In the series, "Worth Pitching?" I'll describe research I've come across in the course of science journalism and discuss what goes into pitching a story on it or not.

As a science journalist, I blaze through hundreds of press releases and science papers daily, looking for stories that might intrigue my readers. All research may be worthwhile, but what might the general public want to read about?

Keep in mind that what each science reporter likes to write about can be idiosyncratic, so my choices might not be the choices another science reporter or you would make. Also, it bears saying — whether I pitch a story or not isn't a judgment on whether I think the research is worthwhile, since my hope is that all research moves human knowledge forward. I'm focused on whether whatever audience I write for might be interested in reading about it.

The major journals science reporters often comb through for stories include Science, Nature and the Proceedings of the National Academy of Sciences. One paper I ran across in PNAS was this paper, "Flat tori in three-dimensional space and convex integration."

Now math is hard to pitch for a number of reasons. The general public wants stories about research it can relate to, and higher math can be too abstract for that. Also, there aren't that many journalists who know higher math — if science reporters have science training, it's usually in the life sciences — so if reporters or editors don't understand the work, you can't imagine they would run a story on it.

But this story has a number of things going for it. For one thing, it has stunning visuals:

Images like that help overcome reticence lay readers might have toward subjects they feel they might not understand. They want to learn more about something that looks intriguing.

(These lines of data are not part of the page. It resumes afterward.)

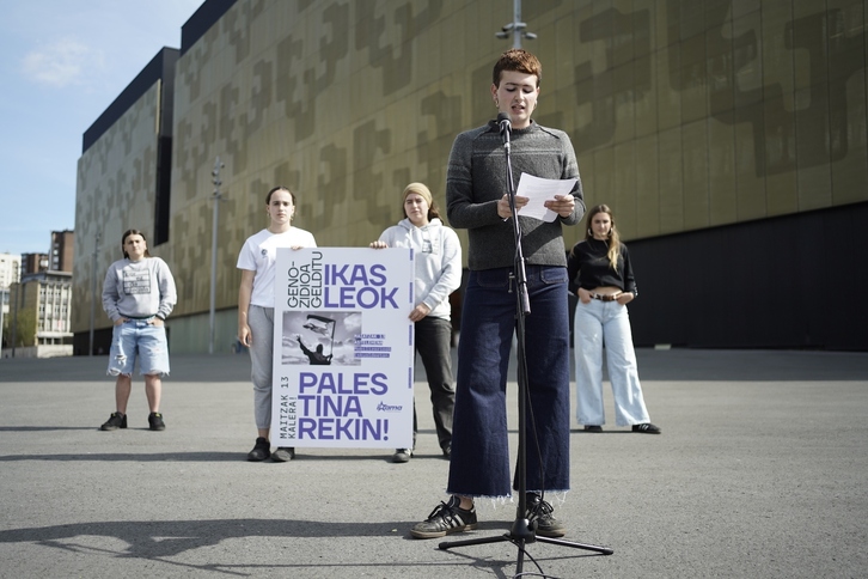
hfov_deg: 54.4
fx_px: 844
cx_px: 434
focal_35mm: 35
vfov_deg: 37.9
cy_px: 290
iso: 100
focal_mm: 35
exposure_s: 1/1600
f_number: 2.2
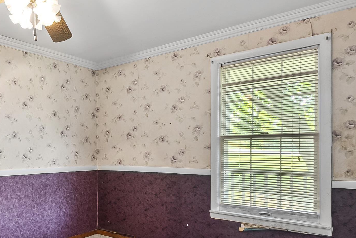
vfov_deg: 43.1
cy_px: 158
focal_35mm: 30
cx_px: 53
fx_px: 297
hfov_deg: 55.7
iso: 100
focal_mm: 10
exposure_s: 5
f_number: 8
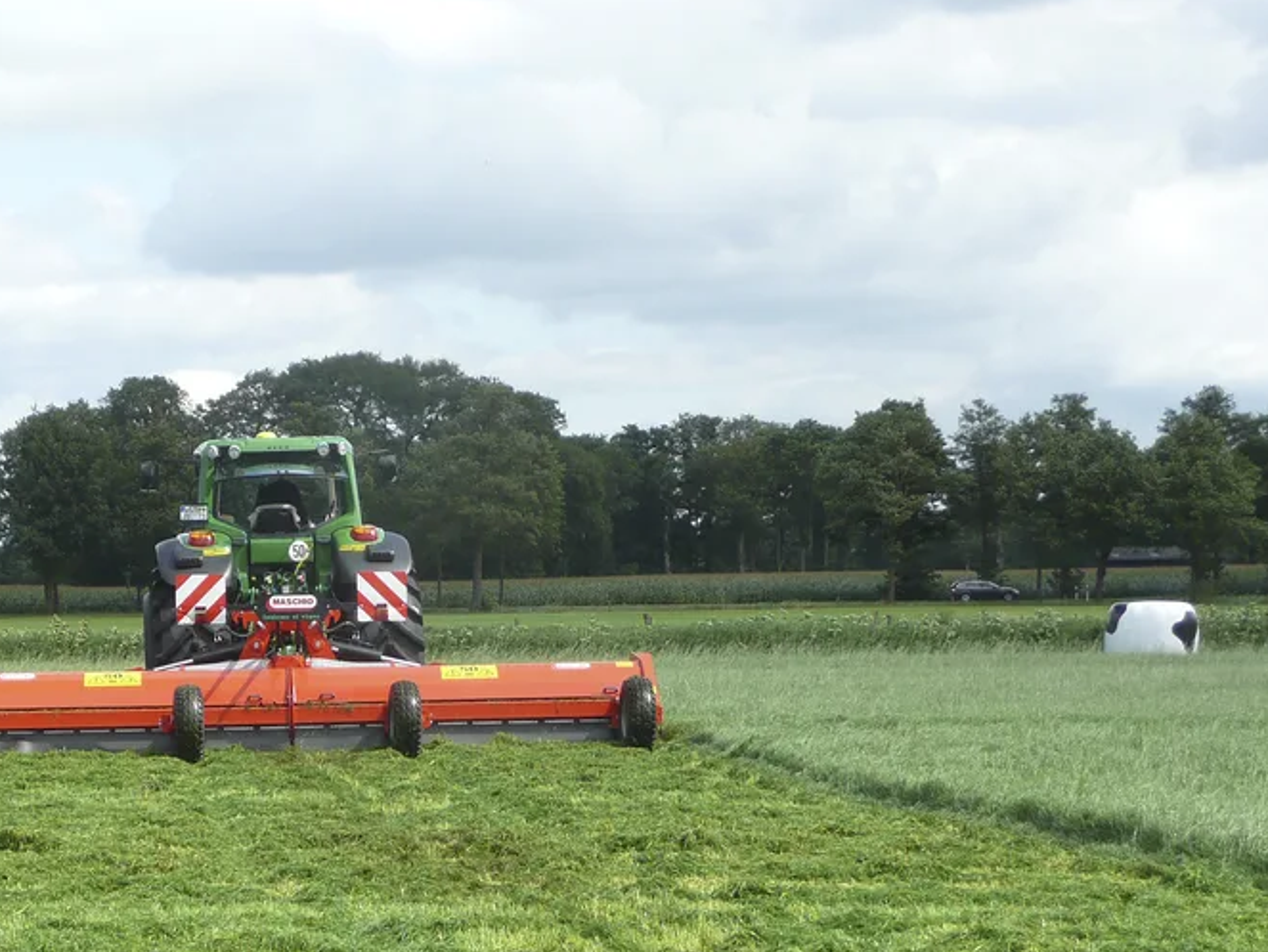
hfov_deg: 19.3
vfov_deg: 14.6
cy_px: 711
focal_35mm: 101
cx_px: 354
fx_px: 3702
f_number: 4.5
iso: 100
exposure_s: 1/400
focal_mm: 11
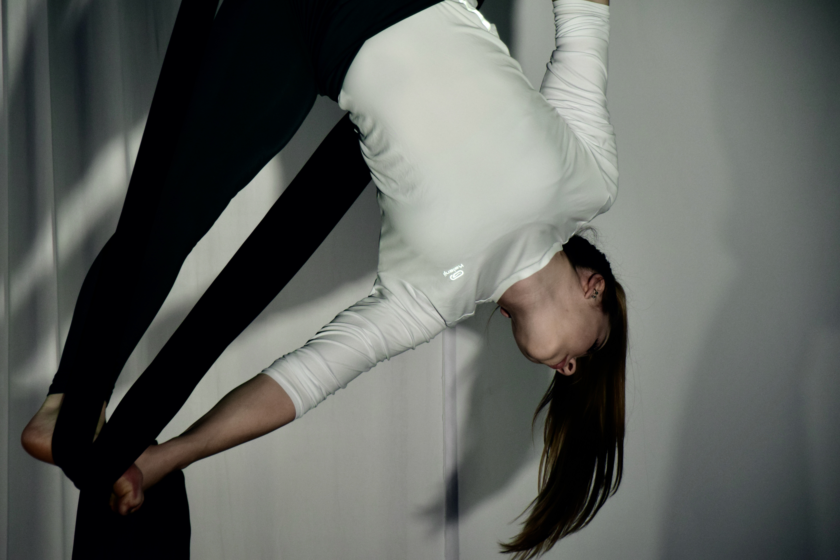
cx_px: 420
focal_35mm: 165
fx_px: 3850
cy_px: 280
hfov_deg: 12.5
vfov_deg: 8.3
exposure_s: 1/640
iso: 800
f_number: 5.6
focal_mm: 110
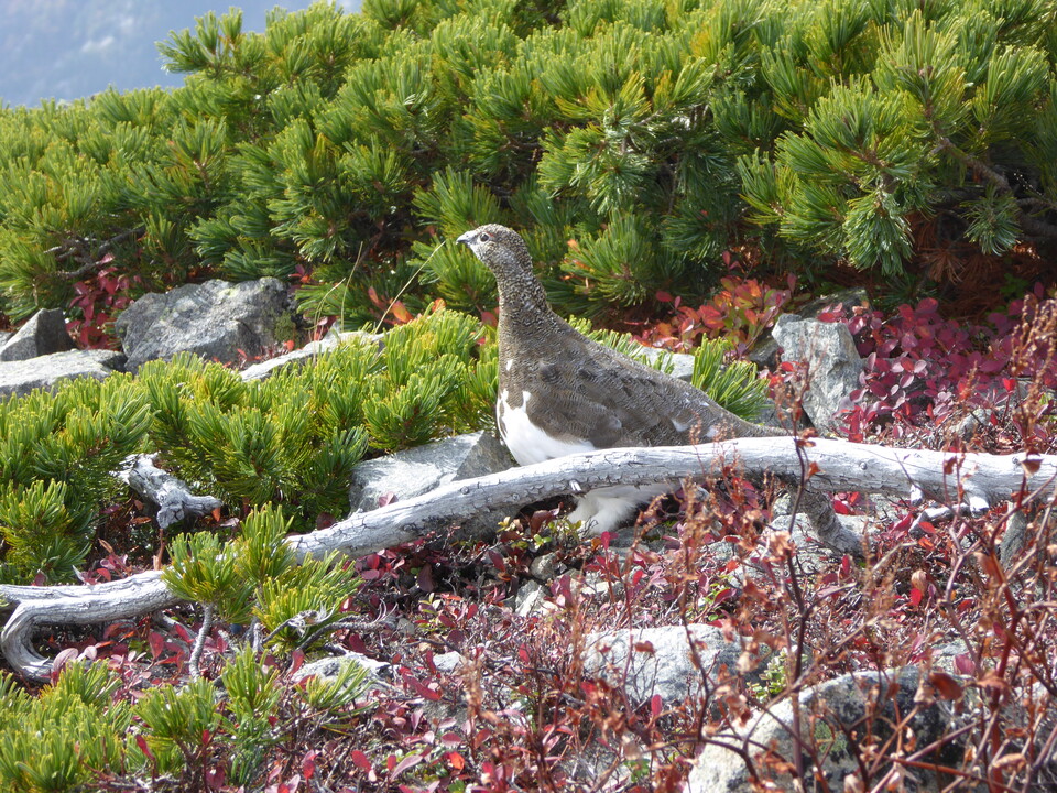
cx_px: 528
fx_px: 4855
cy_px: 396
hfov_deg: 12.4
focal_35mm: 159
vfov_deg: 9.3
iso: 100
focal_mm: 25.6
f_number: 5.4
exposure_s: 1/125
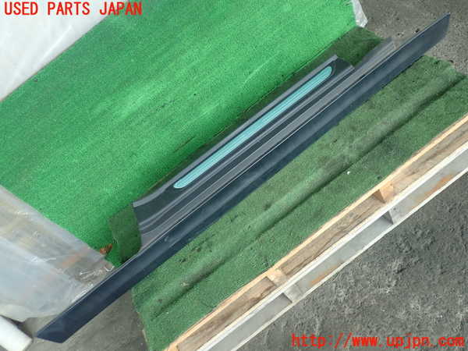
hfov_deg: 60.0
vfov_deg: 46.8
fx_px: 406
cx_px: 234
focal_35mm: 30
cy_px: 176
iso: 125
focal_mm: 5.5
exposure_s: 1/60
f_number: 2.3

Most importantly, the researchers explain that what they did is visualize what once was thought impossible to visualize. That gives this story a narrative to follow, and a very compelling one at that — one with a goal to reach, an obstacle to overcome, and a beginning, middle and end. It also employs the word "impossible," which is a draw to readers in general.

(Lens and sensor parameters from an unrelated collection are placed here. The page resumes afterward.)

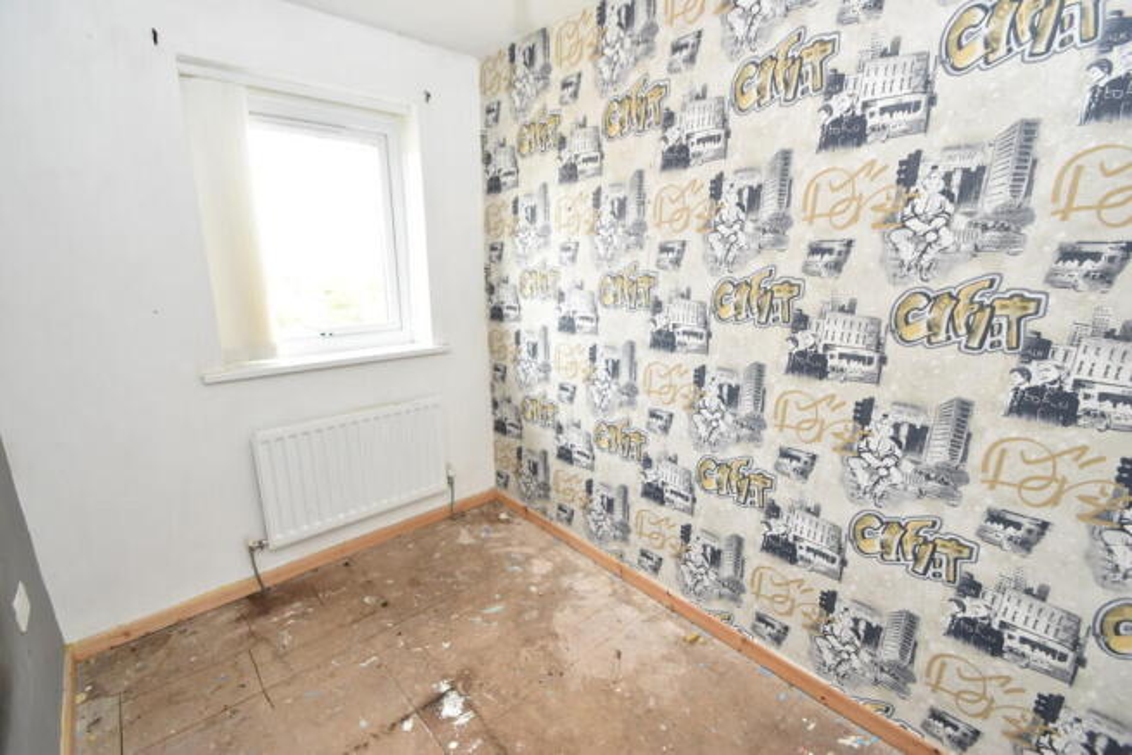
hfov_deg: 100.4
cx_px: 566
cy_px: 378
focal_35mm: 15
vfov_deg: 77.4
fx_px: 472
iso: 800
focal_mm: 10
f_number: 5.6
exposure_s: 1/125
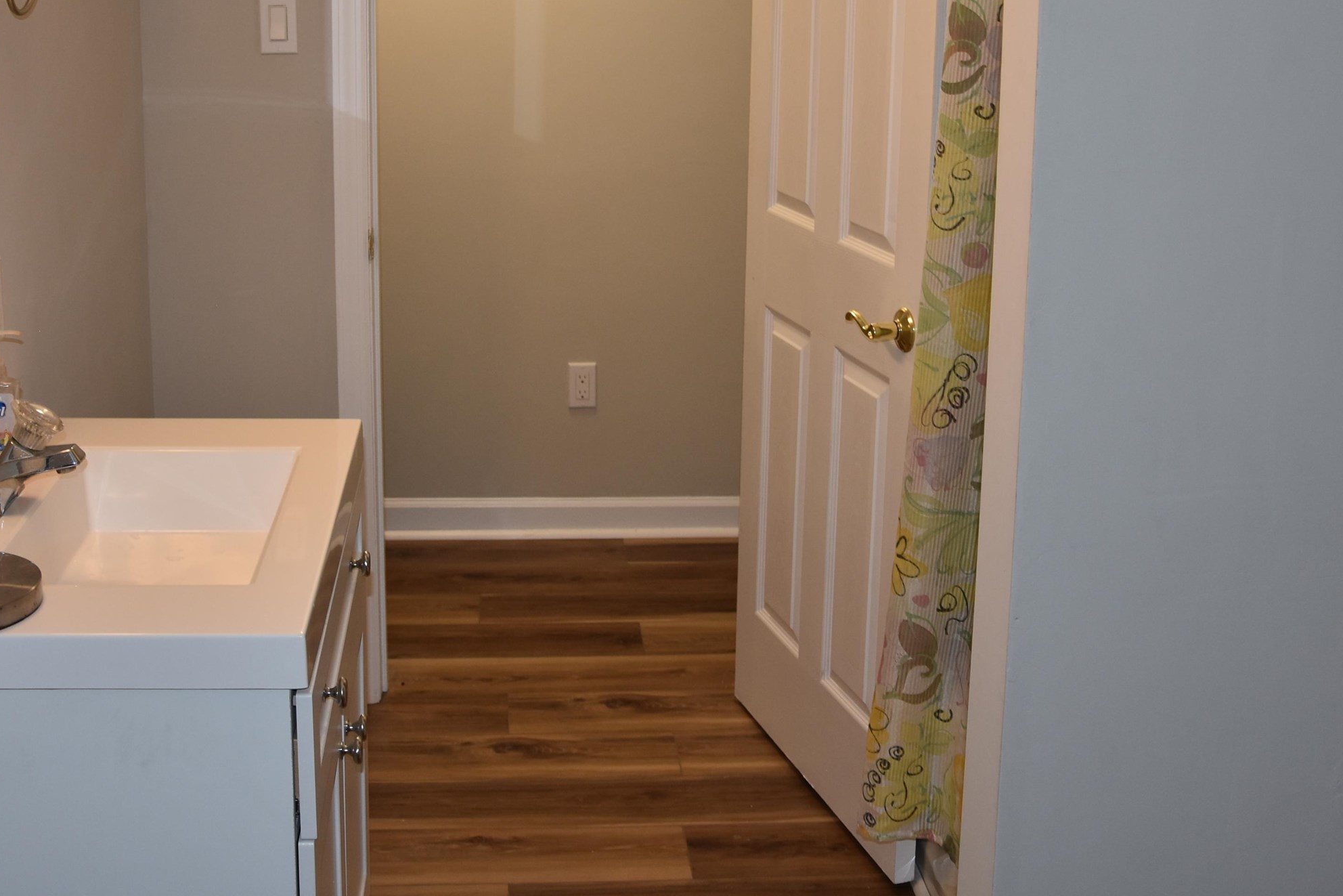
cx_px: 578
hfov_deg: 40.4
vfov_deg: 27.3
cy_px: 225
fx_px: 1820
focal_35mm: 49
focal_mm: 21
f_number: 3.8
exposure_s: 1/125
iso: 320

Another factor is that the mathematicians wrote a lay friendly explanation of what they did, helping reporters write a story that editors and readers can understand. (This served as the basis of a press release.)

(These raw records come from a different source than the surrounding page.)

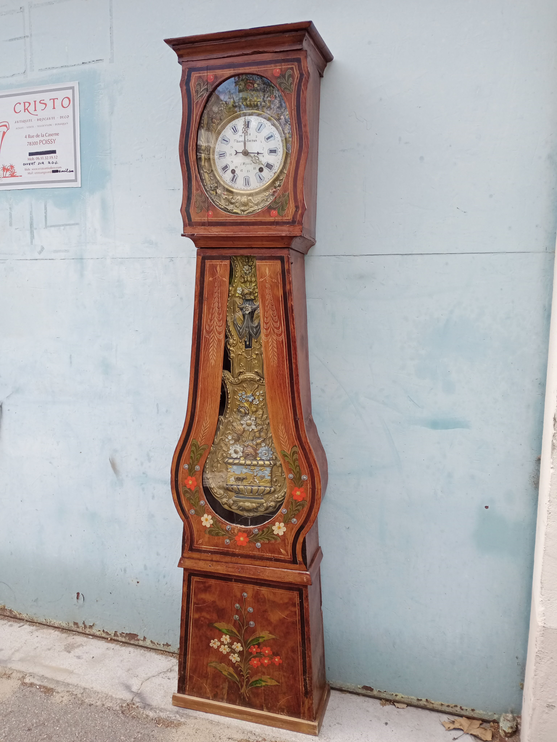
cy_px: 371
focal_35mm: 28
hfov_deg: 49.7
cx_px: 278
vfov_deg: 63.4
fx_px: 601
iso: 111
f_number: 1.8
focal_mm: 4.05
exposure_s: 1/208
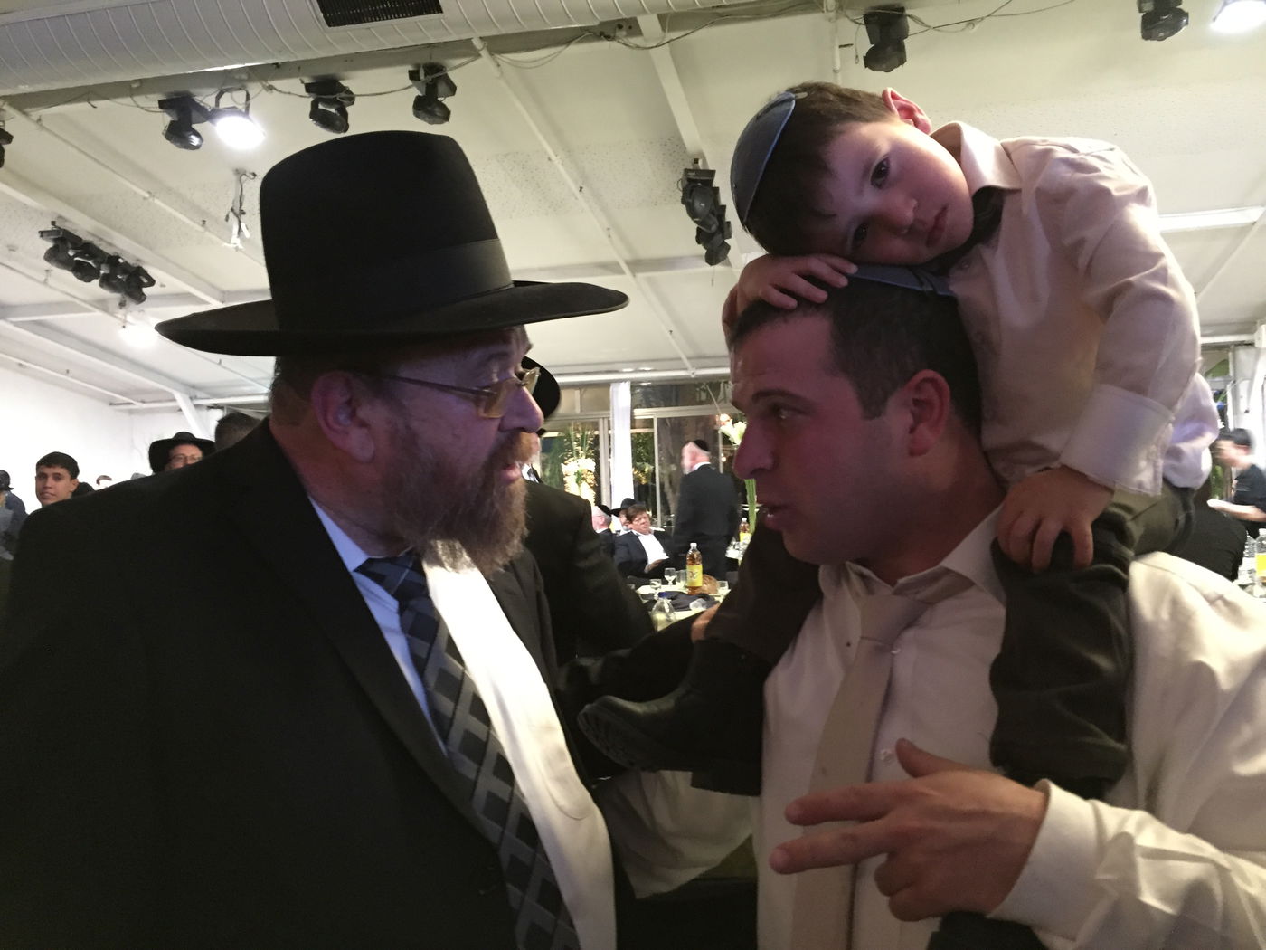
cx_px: 633
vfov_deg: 48.2
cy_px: 475
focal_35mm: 29
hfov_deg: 61.7
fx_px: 1061
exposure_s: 1/17
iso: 500
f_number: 2.2
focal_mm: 4.15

Finally, the audience in question plays a key role. Every news outlet has a different audience, and what might play well for one might turn out poorly for others. I recently did some work for io9, whose editor explained to me that math stories were actually quite popular with them. Their readers apparently like the sense of wonder that can come with a good math story, and the feeling that they might get a chance at understanding something they might not ordinarily.

So that's how that research became my story "The Bizarre Object We Believed Was Impossible to Visualize". I quite liked it, and it's turned out to be popular so far, with more than 35,000 pageviews and nearly 80 comments to date.